[[ Data for this task open ]]
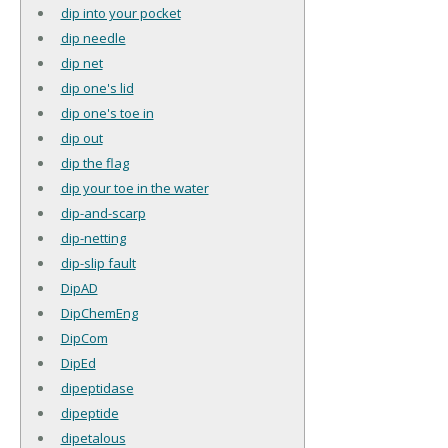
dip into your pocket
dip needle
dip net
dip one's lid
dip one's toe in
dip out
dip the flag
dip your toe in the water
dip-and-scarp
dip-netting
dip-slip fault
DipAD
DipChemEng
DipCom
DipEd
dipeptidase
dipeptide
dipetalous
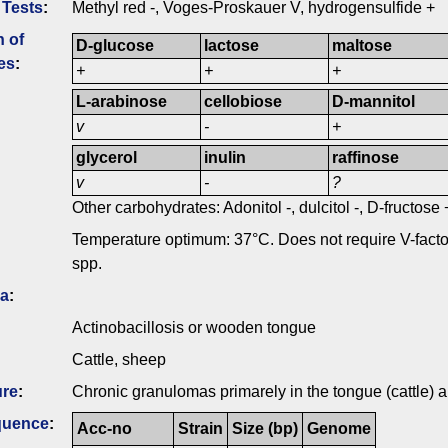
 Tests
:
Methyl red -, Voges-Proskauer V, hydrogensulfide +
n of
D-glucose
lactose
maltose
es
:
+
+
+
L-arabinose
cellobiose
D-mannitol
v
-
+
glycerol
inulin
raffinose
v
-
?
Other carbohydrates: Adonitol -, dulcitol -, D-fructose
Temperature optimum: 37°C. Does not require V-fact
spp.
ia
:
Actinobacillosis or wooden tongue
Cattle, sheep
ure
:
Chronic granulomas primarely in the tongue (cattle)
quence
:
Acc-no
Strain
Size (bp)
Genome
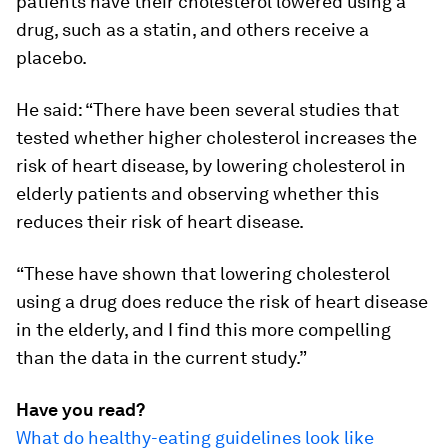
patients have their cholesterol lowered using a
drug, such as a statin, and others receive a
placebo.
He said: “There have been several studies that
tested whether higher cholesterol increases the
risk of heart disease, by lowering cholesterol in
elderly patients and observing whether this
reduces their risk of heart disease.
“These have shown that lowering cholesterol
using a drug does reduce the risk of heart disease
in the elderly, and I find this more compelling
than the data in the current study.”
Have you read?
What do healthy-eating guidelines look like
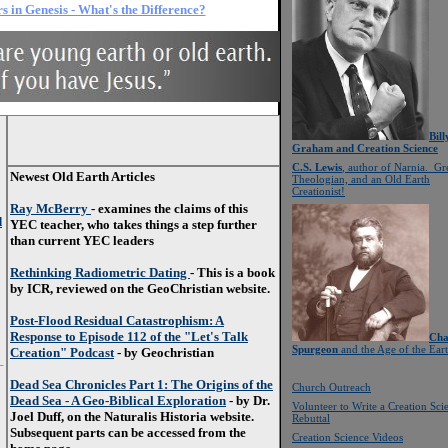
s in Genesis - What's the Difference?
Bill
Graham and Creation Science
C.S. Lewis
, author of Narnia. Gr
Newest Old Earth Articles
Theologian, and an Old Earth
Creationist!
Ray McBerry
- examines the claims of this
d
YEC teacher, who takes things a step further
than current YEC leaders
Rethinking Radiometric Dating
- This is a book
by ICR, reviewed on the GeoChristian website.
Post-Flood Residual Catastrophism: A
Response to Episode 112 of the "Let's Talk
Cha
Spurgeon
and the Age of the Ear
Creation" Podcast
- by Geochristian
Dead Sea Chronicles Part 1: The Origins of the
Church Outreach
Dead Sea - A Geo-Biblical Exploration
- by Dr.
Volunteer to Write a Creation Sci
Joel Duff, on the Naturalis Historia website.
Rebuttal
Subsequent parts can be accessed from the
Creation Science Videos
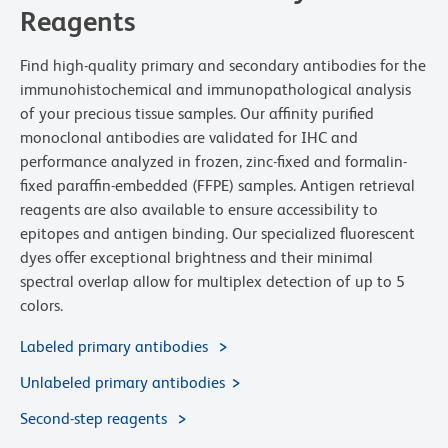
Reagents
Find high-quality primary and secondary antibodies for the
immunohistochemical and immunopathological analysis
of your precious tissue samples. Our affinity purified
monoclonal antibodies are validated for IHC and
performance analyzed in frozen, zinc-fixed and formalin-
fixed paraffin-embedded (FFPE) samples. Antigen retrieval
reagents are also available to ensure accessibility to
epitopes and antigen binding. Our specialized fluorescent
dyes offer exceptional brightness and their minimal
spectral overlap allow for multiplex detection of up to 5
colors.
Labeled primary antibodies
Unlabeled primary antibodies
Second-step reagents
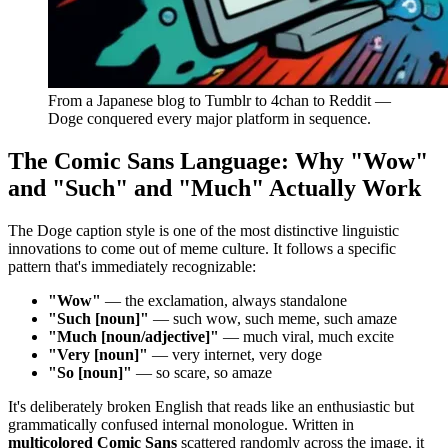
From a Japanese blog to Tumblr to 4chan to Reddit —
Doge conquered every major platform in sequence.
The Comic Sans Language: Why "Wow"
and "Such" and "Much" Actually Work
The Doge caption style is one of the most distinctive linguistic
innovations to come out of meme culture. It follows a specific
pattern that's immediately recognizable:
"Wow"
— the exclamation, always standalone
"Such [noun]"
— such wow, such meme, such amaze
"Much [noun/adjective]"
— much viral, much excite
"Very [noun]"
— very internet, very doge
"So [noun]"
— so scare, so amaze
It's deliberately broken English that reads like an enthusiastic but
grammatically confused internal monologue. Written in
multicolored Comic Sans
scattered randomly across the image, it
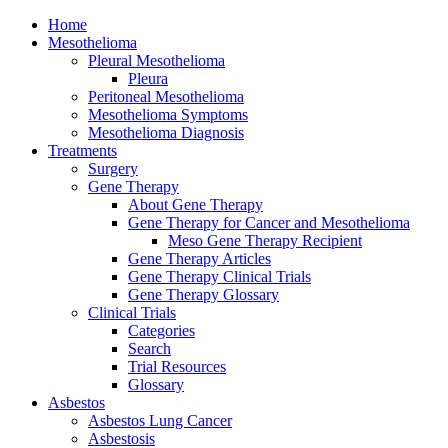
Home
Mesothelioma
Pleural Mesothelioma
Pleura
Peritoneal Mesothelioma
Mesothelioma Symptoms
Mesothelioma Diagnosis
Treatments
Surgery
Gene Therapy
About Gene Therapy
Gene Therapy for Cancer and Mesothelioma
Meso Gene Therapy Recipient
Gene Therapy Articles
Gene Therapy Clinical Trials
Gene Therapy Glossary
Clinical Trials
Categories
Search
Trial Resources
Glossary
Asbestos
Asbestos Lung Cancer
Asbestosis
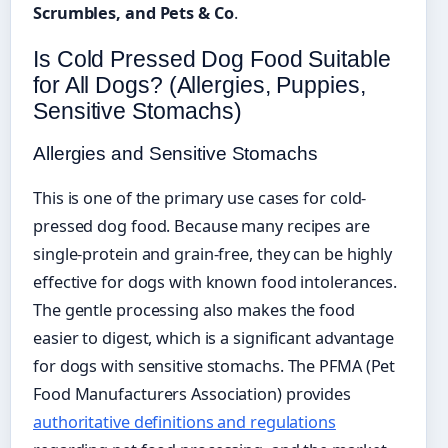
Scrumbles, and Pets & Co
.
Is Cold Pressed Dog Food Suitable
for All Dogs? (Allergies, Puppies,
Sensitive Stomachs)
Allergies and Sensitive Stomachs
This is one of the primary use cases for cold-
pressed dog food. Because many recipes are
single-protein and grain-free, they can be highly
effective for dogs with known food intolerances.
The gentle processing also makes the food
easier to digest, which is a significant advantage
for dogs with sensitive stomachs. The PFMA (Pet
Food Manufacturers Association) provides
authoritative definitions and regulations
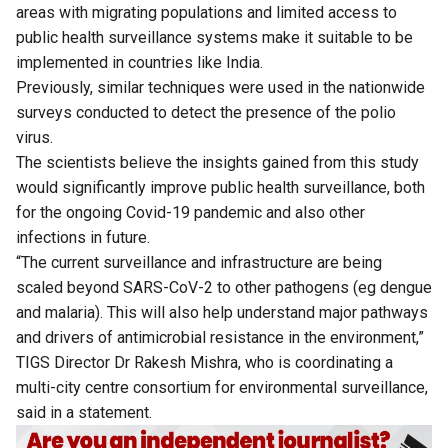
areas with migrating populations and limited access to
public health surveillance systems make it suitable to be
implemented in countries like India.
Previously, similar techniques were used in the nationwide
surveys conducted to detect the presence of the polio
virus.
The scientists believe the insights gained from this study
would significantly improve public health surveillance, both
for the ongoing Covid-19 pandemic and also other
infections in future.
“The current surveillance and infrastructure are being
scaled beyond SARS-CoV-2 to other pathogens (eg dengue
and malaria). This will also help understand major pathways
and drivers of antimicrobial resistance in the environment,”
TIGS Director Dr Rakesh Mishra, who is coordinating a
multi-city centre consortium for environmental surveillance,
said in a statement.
[[ Data for this task closed ]]
How to complete this task: Reproduce every line in the data that has the word "with" in it.

Written response:
effective for dogs with known food intolerances.
for dogs with sensitive stomachs. The PFMA (Pet
areas with migrating populations and limited access to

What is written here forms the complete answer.